+++ INFORMATION

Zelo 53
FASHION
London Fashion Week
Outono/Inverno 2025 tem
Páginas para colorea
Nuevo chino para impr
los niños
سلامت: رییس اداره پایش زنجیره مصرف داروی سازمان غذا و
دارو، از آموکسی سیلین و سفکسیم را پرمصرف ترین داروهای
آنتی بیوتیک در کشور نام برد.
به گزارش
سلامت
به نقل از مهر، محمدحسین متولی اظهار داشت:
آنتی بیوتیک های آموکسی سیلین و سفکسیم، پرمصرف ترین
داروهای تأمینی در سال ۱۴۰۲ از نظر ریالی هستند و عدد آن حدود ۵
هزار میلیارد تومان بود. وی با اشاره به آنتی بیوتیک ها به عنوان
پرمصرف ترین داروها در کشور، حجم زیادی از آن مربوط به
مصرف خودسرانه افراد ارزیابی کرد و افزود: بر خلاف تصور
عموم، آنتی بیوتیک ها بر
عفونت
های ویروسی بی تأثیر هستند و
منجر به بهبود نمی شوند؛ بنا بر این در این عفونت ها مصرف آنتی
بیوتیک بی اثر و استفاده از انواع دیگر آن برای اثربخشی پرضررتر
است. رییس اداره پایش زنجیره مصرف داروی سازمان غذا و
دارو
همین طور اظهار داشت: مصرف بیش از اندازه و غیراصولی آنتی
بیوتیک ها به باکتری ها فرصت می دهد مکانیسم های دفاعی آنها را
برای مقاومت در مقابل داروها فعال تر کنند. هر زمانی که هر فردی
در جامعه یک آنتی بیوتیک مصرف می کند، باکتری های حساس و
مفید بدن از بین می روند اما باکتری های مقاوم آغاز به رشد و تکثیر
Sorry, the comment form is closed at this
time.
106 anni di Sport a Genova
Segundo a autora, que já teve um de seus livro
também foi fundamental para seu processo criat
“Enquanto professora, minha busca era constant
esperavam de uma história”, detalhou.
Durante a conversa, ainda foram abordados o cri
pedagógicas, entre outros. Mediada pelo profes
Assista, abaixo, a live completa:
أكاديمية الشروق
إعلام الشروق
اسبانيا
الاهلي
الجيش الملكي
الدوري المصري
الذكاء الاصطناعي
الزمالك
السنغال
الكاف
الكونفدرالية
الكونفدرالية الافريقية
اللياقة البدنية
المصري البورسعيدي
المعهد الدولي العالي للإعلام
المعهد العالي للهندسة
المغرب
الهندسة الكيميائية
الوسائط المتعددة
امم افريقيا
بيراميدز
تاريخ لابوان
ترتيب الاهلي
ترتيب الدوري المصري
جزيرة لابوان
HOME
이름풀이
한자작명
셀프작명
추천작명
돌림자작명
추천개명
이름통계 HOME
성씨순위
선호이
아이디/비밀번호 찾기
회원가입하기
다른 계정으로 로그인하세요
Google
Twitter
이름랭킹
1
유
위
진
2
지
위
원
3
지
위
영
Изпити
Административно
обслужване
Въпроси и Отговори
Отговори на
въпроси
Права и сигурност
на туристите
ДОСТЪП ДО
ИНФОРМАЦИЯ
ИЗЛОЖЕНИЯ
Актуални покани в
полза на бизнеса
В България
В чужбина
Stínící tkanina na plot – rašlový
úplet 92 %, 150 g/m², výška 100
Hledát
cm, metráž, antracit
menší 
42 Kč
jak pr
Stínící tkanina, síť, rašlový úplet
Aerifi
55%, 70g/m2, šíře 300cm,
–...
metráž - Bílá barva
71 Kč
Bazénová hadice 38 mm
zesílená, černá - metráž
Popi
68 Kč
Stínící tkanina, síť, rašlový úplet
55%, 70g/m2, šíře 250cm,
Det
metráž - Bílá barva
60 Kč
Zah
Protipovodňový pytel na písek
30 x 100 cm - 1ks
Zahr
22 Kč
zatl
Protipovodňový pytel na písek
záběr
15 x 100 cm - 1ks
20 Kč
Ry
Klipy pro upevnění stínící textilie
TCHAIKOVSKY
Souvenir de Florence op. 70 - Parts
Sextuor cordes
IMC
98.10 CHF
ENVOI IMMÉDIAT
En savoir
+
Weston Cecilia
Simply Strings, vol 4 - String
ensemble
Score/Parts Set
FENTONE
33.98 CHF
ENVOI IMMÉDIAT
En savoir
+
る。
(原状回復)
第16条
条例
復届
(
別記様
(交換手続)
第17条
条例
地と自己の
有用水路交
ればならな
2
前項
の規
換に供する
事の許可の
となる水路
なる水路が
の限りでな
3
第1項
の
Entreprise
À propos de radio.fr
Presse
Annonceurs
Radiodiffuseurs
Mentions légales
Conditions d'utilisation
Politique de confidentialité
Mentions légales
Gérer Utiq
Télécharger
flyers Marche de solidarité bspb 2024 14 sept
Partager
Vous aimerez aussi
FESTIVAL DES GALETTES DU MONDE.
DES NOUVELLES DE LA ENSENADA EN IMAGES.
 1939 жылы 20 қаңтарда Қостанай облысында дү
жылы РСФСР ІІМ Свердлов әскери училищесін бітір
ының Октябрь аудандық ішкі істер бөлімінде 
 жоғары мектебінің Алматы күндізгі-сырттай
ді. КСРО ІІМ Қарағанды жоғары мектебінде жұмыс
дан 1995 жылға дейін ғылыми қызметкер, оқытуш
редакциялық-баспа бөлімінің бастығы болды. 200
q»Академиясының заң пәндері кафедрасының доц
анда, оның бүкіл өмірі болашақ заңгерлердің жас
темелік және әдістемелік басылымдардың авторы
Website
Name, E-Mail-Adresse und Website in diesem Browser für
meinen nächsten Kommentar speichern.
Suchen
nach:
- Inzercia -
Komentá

++++++

**EXERCISE OBJECTIVE**
Exactly repeat the lines above, from the opening line through the one with "بیوتیک ها به باکتری", and include nothing else.

**ANSWER**
Zelo 53
FASHION
London Fashion Week
Outono/Inverno 2025 tem
Páginas para colorea
Nuevo chino para impr
los niños
سلامت: رییس اداره پایش زنجیره مصرف داروی سازمان غذا و
دارو، از آموکسی سیلین و سفکسیم را پرمصرف ترین داروهای
آنتی بیوتیک در کشور نام برد.
به گزارش
سلامت
به نقل از مهر، محمدحسین متولی اظهار داشت:
آنتی بیوتیک های آموکسی سیلین و سفکسیم، پرمصرف ترین
داروهای تأمینی در سال ۱۴۰۲ از نظر ریالی هستند و عدد آن حدود ۵
هزار میلیارد تومان بود. وی با اشاره به آنتی بیوتیک ها به عنوان
پرمصرف ترین داروها در کشور، حجم زیادی از آن مربوط به
مصرف خودسرانه افراد ارزیابی کرد و افزود: بر خلاف تصور
عموم، آنتی بیوتیک ها بر
عفونت
های ویروسی بی تأثیر هستند و
منجر به بهبود نمی شوند؛ بنا بر این در این عفونت ها مصرف آنتی
بیوتیک بی اثر و استفاده از انواع دیگر آن برای اثربخشی پرضررتر
است. رییس اداره پایش زنجیره مصرف داروی سازمان غذا و
دارو
همین طور اظهار داشت: مصرف بیش از اندازه و غیراصولی آنتی
بیوتیک ها به باکتری ها فرصت می دهد مکانیسم های دفاعی آنها را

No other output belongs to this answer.